EXTRAIT FOURNI →
▼▼▼

Sur le grief tenant au défaut d’information et à l’absence de consentement éclairé :
7. Il résulte de la combinaison des dispositions précitées des articles L. 1111-2, R. 4127-35 et
R. 4127-36 du code de la santé publique qu’il appartient au praticien d’établir avoir donné à son patient, préalablement à l’opération qu’il se propose de réaliser, une information, fut-elle orale, non seulement adaptée au type d’intervention considérée, en prenant en compte son éventuelle complexité ainsi que les risques spécifiques et les limites des techniques envisagées, mais encore suffisamment claire et précise pour permettre à celui-ci d’en avoir une pleine compréhension et d’exprimer un consentement éclairé. Si le Dr A soutient avoir donné cette information à l’un et l’autre de ses patients dans les conditions légales, les éléments qu’il produit et les explications embarrassées qu’il a fournies à l’audience de la chambre disciplinaire nationale ne permettent pas de la tenir pour établie.
8. S’agissant de M. C, s’il est constant que le Dr A a, lors de sa consultation, présenté au patient un schéma oculaire relatif à la cataracte, l’intéressé soutient qu’il n’a été assorti que d’explications brèves et techniques dont il n’a pas compris la teneur et qu’aucun document informatif complémentaire ne lui a été remis. Le Dr A se borne en réponse, dans ses écritures, à faire état de la durée de la consultation, au demeurant controversée, pour soutenir que ses explications ont été nécessairement détaillées, ce que l’absence de compte rendu de la consultation ne permet pas d’établir, sans justifier au surplus s’être assuré qu’elles ont été comprises, ni avoir remis de fiche informative.

▲▲▲

CONSIGNE 1 → Dans l'extrait sur le défaut d'information du patient, quel document le Dr A a-t-il présenté à M. C lors de sa consultation ?
CONSIGNE 2 → Reprenez la rédaction de l'extrait sur le défaut d'information du patient juste après sa dernière phrase.
La liste qui suit provient d'une autre source.

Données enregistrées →

▼▼▼

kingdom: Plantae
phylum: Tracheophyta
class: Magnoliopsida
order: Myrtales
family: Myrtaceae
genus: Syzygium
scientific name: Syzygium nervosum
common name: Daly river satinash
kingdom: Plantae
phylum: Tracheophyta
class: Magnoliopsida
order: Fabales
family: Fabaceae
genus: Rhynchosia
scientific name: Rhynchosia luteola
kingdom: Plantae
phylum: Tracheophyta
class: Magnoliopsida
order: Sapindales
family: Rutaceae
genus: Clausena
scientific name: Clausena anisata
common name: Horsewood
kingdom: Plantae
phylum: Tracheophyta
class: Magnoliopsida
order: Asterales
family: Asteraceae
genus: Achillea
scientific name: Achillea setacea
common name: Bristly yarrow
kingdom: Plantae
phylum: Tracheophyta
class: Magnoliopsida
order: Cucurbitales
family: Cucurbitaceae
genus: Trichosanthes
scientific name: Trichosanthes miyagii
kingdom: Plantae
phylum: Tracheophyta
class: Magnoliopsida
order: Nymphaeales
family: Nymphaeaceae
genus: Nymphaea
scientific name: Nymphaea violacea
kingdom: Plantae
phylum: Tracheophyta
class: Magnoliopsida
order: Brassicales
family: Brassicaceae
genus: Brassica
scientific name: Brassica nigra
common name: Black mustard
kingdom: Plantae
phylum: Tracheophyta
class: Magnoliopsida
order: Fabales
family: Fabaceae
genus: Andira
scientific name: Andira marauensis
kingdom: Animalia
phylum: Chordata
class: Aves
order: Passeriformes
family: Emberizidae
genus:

▲▲▲

RÉPONSE 1 → Un schéma oculaire relatif à la cataracte.

RÉPONSE 2 →
9. S’agissant de Mme B, il ressort de l’instruction et des pièces du dossier confortées par les déclarations précises et circonstanciées de l’intéressée à l’audience de la chambre disciplinaire nationale que, d’une part, le schéma susmentionné a également été présenté à la patiente lors de sa consultation initiale et qu’elle aussi l’a jugé peu éclairant ; d’autre part, que son attention n’a pas été appelée, alors qu’un choix existait entre deux procédés opératoires, sur le fait qu’en cours d’intervention, une substitution d’un procédé à l’autre pouvait survenir, ce qui a été le cas. Il ressort, en outre, des mêmes éléments sur lesquels le Dr A n’a pas apporté de démenti convaincant à l’audience de la chambre nationale, que Mme B s’est vue remettre par le secrétariat du praticien, lors de son passage au centre médical, une feuille d’information et de consentement éclairé pour chaque opération en même temps qu’était sollicitée la remise immédiate de deux chèques en prévision de ces interventions, pratique qui apparait être usuelle ainsi qu’il ressort de l’attestation de Mme D dont le caractère mensonger n’est pas établi. La délivrance de ces documents stéréotypés hors la présence du Dr A qui ne s’est pas ménagé la possibilité d’en vérifier la compréhension par la patiente et n’a pas donné à celle-ci l’occasion de le questionner, dans un contexte sinon de pression du moins de célérité non justifié, ne permet pas de considérer, alors même que l’intéressée a retourné trois jours après au secrétariat les documents datés et signés, que le Dr A ait délivré une information 6 CHAMBRE DISCIPLINAIRE NATIONALE
DE L’ORDRE DES MEDECINS 4 rue Léon Jost – 75855 PARIS CEDEX 17 correspondant aux exigences légales telles que fixées par les articles R. 4127-34, -35 et -36 du code de la santé publique.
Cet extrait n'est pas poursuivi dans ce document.